Think what you may about abortion, but that Roe made abortion politics more volatile isn’t really debated. 

Roe,” Justice Alito wrote, “was on a collision course with the Constitution from the day it was decided, Casey perpetuated its errors, and those errors do not concern some arcane corner of the law of little importance to the American people. Rather, wielding nothing but “raw judicial power,” ... the Court usurped the power to address a question of profound moral and social importance that the Constitution unequivocally leaves for the people.”

The problem was that reversing that collision course required justices with the valor to risk everything, including their lives, and to forgo all the worldly accolades and “courage and accountability” awards that come with demonstrating actual courage and accountability to the Constitution.

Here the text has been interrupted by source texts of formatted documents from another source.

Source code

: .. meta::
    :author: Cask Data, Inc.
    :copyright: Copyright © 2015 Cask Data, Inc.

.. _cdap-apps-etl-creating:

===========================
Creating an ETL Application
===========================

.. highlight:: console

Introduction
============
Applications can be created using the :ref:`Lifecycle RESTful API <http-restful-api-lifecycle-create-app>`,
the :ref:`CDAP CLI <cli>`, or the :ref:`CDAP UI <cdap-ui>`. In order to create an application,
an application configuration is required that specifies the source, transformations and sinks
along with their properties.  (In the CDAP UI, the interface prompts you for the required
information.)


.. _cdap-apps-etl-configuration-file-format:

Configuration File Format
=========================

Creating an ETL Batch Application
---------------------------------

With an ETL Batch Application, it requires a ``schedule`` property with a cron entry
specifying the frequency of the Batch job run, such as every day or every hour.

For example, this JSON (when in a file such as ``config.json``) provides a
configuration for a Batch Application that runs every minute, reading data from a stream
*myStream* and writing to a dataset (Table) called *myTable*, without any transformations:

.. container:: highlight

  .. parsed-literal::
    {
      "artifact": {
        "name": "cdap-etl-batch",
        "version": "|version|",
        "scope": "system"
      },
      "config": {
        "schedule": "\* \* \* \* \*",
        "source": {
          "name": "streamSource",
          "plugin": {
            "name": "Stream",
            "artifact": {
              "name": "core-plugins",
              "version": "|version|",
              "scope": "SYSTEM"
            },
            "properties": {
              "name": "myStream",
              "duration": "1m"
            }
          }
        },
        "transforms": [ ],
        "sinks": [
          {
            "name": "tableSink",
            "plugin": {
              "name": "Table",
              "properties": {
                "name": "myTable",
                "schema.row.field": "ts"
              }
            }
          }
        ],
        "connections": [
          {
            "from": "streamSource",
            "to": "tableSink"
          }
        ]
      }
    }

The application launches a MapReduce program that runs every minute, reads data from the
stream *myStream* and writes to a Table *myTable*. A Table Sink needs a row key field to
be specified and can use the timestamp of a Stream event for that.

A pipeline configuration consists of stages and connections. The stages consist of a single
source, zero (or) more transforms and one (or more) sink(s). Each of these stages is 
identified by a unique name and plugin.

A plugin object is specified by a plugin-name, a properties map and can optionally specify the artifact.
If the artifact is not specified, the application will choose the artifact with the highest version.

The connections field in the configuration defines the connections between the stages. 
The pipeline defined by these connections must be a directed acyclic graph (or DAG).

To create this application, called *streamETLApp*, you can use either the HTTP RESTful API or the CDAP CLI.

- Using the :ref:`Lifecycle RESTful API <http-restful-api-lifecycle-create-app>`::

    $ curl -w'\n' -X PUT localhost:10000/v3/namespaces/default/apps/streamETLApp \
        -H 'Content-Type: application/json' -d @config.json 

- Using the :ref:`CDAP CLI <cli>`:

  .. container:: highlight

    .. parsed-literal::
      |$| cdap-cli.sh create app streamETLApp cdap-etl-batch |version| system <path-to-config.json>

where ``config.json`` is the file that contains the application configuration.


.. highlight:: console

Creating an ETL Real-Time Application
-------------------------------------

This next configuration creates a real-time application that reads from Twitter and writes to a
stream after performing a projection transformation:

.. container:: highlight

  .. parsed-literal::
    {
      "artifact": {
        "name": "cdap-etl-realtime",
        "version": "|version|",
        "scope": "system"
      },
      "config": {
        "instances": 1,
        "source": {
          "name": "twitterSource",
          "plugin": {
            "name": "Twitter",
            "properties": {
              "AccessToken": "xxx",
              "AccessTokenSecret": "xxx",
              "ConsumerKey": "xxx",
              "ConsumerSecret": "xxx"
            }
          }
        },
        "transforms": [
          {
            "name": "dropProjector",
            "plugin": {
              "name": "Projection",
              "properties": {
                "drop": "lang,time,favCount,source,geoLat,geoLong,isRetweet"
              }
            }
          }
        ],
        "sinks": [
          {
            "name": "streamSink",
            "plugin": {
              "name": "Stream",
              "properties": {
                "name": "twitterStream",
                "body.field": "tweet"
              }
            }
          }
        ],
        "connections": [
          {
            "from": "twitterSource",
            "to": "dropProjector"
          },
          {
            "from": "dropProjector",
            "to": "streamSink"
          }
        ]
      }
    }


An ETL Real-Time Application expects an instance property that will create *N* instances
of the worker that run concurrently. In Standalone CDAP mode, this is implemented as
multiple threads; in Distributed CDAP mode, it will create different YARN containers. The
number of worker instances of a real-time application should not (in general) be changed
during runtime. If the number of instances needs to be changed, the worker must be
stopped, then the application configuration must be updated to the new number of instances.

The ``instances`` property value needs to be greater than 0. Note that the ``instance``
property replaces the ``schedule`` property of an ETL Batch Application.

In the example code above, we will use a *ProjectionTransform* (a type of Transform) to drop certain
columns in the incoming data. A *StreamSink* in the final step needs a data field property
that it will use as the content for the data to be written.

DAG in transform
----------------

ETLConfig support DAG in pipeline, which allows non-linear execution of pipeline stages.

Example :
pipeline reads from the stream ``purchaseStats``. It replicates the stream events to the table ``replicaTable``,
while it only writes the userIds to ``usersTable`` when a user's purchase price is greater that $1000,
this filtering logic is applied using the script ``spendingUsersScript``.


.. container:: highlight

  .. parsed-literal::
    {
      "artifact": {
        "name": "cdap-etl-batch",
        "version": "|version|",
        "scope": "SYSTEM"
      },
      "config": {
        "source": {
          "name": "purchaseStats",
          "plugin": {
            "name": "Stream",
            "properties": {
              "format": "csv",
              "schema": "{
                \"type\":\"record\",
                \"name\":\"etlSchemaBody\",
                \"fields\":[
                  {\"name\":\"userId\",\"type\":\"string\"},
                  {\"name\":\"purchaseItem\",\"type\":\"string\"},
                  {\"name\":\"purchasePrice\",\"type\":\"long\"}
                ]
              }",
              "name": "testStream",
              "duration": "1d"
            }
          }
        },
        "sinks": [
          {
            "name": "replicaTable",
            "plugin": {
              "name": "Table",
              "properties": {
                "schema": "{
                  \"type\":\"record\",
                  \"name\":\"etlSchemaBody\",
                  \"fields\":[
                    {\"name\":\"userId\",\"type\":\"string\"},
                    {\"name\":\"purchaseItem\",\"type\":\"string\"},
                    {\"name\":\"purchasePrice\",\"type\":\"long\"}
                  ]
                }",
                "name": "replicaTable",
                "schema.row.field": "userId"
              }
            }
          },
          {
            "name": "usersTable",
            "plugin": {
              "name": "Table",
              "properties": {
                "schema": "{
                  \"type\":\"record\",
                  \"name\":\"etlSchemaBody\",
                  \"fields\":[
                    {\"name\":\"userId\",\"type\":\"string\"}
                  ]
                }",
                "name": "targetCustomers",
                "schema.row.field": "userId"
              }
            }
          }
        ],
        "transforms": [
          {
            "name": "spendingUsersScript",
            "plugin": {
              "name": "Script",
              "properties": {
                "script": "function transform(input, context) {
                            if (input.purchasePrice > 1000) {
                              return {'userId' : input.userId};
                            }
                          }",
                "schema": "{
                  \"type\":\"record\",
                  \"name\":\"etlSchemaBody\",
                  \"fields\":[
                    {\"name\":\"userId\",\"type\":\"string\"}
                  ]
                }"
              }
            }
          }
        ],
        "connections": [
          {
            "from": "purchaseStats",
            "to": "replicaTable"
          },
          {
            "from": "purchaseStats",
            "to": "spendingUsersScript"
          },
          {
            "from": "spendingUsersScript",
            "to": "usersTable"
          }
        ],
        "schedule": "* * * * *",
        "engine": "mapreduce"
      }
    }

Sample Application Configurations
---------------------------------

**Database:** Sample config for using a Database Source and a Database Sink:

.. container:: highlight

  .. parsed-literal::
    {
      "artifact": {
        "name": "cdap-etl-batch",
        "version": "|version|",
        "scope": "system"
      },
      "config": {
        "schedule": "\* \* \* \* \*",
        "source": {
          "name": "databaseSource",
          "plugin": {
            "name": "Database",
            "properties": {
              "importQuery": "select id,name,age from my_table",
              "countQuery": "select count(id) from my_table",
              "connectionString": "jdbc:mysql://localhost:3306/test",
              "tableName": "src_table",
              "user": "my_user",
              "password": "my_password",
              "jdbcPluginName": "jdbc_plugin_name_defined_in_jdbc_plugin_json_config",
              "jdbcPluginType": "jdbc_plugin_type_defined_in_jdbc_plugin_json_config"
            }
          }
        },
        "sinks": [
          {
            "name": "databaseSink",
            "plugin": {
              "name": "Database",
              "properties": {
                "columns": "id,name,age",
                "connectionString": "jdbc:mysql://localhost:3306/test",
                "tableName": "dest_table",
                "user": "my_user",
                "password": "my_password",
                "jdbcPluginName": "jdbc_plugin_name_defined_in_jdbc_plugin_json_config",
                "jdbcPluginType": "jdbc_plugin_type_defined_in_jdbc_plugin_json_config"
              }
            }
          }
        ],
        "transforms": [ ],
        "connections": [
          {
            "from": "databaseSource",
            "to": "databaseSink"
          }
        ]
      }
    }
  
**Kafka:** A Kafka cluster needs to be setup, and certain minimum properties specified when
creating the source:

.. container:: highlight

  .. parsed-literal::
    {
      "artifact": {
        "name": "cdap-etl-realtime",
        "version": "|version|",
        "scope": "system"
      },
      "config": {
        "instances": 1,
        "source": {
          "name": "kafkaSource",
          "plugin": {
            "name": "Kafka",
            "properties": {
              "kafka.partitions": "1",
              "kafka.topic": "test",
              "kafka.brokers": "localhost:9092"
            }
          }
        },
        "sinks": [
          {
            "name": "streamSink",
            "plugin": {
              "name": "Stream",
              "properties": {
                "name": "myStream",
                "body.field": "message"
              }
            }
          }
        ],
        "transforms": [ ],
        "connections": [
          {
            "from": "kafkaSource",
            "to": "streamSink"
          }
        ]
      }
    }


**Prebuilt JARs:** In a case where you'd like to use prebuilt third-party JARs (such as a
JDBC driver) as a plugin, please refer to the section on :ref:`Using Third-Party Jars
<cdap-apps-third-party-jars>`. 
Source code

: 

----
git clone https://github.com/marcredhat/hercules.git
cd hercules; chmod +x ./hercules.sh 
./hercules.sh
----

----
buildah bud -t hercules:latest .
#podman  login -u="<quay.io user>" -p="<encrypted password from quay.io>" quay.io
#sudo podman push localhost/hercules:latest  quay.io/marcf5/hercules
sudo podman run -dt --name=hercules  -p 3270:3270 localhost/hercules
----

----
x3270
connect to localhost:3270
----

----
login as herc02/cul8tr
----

And those justices needed one to sign their name for all, and his name is Justice Samuel Alito.

Perhaps Alito’s greatest act of courage was the clarity of his words. He could have crouched behind the kind flowering language that characterized the opinions of justices like Anthony Kennedy or legally confusing jargon that left lower courts scrambling to unpack. Instead he was crystal clear:

“Abortion presents a profound moral question. The Constitution does not prohibit the citizens of each state from regulating or prohibiting abortion. Roe v. Wade and Casey v. Planned Parenthood arrogated that authority. We now overrule those decisions and return that authority to the people and their elected representatives.”

It’s really the clarity of his words that has him and his colleagues paying a heavy price. But ultimately their cost is our gain. Because the nation has lost 50 years of navigating the most difficult moral question of our time to legal confusion and consequently the slow decay of the rule of law. All the while, the science on unborn life has rapidly accelerated and social norms surrounding pregnancy and stigma have been completely overhauled.

The American people were ready to reclaim their rightful democratic role on the issue of abortion. They just needed a man with the courage and clarity of Justice Samuel Alito to bear the cost of restoring it to them.


Ashley McGuire is a Senior Fellow with The Catholic Association.

Leigh Fitzpatrick Snead is a Fellow with The Catholic Association.